By Jackie Devereaux
Yucca Valley, CA - At least two giant public utility companies said environmentalists "need not worry" about plans to build a "mega grid" of transmission power lines through Southern California because they are scaling back, considering other routes or carefully moving forward despite growing concerns.
The Green Path North proposal by Los Angeles Department of Water and Power (LADWP), plans to construct 85 miles of new high-voltage transmission power lines through sensitive lands in the Hi-Desert and the Coachella Valley. The Sunrise Powerlink proposed by San Diego Gas & Electric calls for 600 towers through 150 miles of Imperial and San Diego counties.
Both plans met staunch grassroots opposition that has successfully stalled or steered those projects into other directions. Two giant utilities claim they need more transmission lines to meet a state mandated "green power" goal by 2010. Critics claim the companies do not want "green power" but instead want to control and manipulate the price of electric power.
LADWP has been hatching plans for two years to build Green Path North and applied for a "Right of Way" with the Bureau of Land Management (BLM) in December 2006. The utility giant initially wanted Green Path North to begin at a new Palm Springs substation, then travel north along state route 62 through the hi-desert to join another electrical substation near Victorville.
Utility companies claim they need these "mega grids" in order to meet a state mandated goal of 20 percent energy coming from green power sources, such as solar, wind and renewables by 2010, and with 33 percent green power by 2020.
Green Path North - Environmentalists' side of the story
Opponents say this is a lie. Jim Harvey, executive director of Alliance for Responsible Energy Policy (AREP), a non-profit organization in the Hi-Desert opposing any new transmission lines said LADWP's plans also involve the taking of private properties through eminent domain.

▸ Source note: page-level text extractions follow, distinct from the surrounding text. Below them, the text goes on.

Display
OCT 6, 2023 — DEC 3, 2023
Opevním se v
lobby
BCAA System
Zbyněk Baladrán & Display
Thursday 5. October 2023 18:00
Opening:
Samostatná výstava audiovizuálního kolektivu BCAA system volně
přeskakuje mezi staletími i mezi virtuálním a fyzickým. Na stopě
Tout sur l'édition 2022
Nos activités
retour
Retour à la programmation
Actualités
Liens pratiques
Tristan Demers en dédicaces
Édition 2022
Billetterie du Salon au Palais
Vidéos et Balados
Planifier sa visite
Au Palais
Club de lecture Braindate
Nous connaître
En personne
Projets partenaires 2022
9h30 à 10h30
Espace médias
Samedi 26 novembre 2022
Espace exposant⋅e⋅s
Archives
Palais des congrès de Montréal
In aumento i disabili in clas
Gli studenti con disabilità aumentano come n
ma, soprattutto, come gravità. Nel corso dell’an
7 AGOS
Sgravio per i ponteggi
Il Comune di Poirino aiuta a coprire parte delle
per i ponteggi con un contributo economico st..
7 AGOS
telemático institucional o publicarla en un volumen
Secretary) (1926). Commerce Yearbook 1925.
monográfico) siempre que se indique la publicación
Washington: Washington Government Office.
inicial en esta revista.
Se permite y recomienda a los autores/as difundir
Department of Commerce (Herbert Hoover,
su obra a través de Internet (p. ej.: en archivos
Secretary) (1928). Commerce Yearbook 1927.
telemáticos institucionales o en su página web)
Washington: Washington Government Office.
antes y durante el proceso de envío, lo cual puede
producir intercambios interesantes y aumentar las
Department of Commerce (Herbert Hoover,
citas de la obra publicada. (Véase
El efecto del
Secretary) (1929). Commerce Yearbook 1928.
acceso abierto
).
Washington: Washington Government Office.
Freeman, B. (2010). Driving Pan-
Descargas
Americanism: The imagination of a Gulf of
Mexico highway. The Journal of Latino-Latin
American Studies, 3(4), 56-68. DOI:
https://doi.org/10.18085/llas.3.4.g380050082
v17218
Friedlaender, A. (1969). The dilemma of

"There's a huge effort underway to obtain federal wilderness designation that for many years now was threatened by big solar and big wind industries and their transmission corridors," Harvey said.
"Those of us opposed to Green Path North now have a genuine opportunity to make a difference," he noted the LADWP's route threatens a portion of the Big Morongo Canyon Preserve. "Designating this and other areas as federal 'wilderness' will make it much more difficult to get approval for these devastating big energy projects," he said.
"The Green Path North project is not green at all," Harvey added, "In fact, it's the least likely way to bring green energy to California. If LADWP really wanted to increase green energy production they could do it in the four following ways:"
First, repeal the failed federal Energy Policy Act of 2005 that only benefits big energy companies. Secondly, offer tax credits, rebates and low interest loans (from AB 811) to home an business owners for installing photo voltaic (solar panels) and micro wind turbines. Thirdly, pass "feed-in tariff" laws requiring utility companies to purchase surplus renewable energy from home and business owners at market rates. Fourthly, remove the restrictions current California CSI law, that limit sizes of a renewable energy system in the home or business - this discourages renewable energy production surplus.
"Germany has been working towards achieving 2,000 megawatts of electrical capacity every year from rooftop solar panels. Europe collects more solar power and has less sunny days than California. By 2011, they will have added 10,000 megawatts - that's huge. Green Path North only expects to bring in 800 megawatts of power, so there is no comparison," Harvey said.
"If LADWP's real agenda was to build a 20 percent renewables by 2010, then they'd be doing it this way," he added. "And as far as looking into alternate routes, they are a smokescreen for their real motives - to control the supply and price of electricity," he said.
A Feb. 2, 2009 article by Carol A. Overland, a utility regulatory attorney and electrical consultant based in Minnesota, said not to believe big utility propaganda about why they need new transmission lines. Overland said, "Planning for peak loads," is a transmission lie. "We'll have blackouts" or "freeze in the dark" are transmission lies. Utility company "forecasts" are a lie. "It's for renewable energy" is a lie. "Long distance transmission" is a lie. "Utilities frame of need for public purposes" is a lie.